New York University Public Law and Legal Theory Working Papers

Document Type

Article

Abstract

Taking as its point of departure, a Green Paper published by the UK government in 2008 urging greater emphasis on responsibilities, this essay considers various senses of "responsibility" that may be thought important in and around the topic of individual rights. Most likely, the authors of the Green Paper had in mind responsibilities that are correlative to rights and responsibilities that qualify rights or limit their exercise. But an additional idea - which has not been properly considered - is the idea of rights which ARE (in large part) responsibilities, rights which embody responsibilities. An obvious example is the right of a parent to bring up his or her child; it is certainly a right, but it makes reference to an important task that has to be fulfilled in society (the upbringing and nurture of this child) and it assigns that task as a responsibility to the parents and protects them in that assignment (while also supervising them in their performance of it). Once you start thinking in these terms, many rights or claims of right have this structure: think, for example, of the right of gay people to serve in the military; or, from an earlier period, the right of women to serve on juries.

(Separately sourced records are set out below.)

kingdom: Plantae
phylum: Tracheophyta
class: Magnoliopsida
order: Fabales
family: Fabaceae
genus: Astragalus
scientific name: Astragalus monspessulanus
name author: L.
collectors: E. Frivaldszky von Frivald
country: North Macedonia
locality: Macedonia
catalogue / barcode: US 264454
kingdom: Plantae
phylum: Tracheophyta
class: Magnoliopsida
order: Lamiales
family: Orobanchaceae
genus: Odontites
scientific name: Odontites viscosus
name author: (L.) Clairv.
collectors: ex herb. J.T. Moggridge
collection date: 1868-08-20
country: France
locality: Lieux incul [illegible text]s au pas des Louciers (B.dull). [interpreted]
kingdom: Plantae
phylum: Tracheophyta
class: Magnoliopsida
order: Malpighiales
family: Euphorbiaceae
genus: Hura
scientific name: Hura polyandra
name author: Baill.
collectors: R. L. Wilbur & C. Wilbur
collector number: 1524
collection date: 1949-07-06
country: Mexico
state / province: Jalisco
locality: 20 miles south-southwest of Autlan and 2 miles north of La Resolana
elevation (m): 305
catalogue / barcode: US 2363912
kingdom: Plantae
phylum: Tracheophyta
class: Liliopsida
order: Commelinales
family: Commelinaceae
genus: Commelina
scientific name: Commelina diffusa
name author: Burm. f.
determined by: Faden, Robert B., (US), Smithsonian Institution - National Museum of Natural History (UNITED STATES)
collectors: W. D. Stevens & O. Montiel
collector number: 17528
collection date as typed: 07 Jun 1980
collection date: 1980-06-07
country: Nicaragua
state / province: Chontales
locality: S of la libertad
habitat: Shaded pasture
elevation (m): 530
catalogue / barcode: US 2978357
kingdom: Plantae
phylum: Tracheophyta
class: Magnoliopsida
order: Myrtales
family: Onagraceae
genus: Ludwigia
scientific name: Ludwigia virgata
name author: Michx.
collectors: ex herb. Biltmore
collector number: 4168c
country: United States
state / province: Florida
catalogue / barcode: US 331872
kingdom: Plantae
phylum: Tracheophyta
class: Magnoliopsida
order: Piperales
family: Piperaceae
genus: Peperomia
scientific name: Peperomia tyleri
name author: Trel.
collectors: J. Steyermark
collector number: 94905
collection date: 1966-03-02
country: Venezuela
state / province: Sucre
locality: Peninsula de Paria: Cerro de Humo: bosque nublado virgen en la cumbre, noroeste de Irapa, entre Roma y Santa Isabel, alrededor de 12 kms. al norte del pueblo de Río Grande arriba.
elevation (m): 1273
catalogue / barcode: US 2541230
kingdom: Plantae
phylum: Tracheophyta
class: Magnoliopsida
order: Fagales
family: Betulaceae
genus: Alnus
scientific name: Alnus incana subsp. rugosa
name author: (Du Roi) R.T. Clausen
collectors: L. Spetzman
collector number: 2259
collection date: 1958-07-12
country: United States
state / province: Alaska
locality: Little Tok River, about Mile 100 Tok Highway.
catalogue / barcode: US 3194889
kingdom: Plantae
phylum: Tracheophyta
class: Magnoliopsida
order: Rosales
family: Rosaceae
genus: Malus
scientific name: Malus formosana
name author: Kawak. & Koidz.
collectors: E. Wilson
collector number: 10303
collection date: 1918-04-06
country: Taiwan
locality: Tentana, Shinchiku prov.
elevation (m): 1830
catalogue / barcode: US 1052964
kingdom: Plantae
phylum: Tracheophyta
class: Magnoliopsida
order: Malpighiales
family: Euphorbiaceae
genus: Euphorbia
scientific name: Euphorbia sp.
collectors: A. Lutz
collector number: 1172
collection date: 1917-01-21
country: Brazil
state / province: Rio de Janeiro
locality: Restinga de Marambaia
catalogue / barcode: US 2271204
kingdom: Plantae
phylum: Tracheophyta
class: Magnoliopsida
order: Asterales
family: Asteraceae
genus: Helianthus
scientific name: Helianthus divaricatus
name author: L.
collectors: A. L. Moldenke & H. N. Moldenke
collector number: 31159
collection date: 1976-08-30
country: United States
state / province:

In exploring this conception of "responsibility-rights," I relate it to the topic of dignity, inasmuch as the human dignity principle retains some aspects of dignity's earlier association with rank and role. I consider the possibility that human dignity generally can be understood as a source of responsibilities as well as rights, or - along the lines of my conception - as a source of protected normative positions which comprise elements of both. I don't suggest that all rights have this form, but I believe it is a highly illuminating conception nonetheless.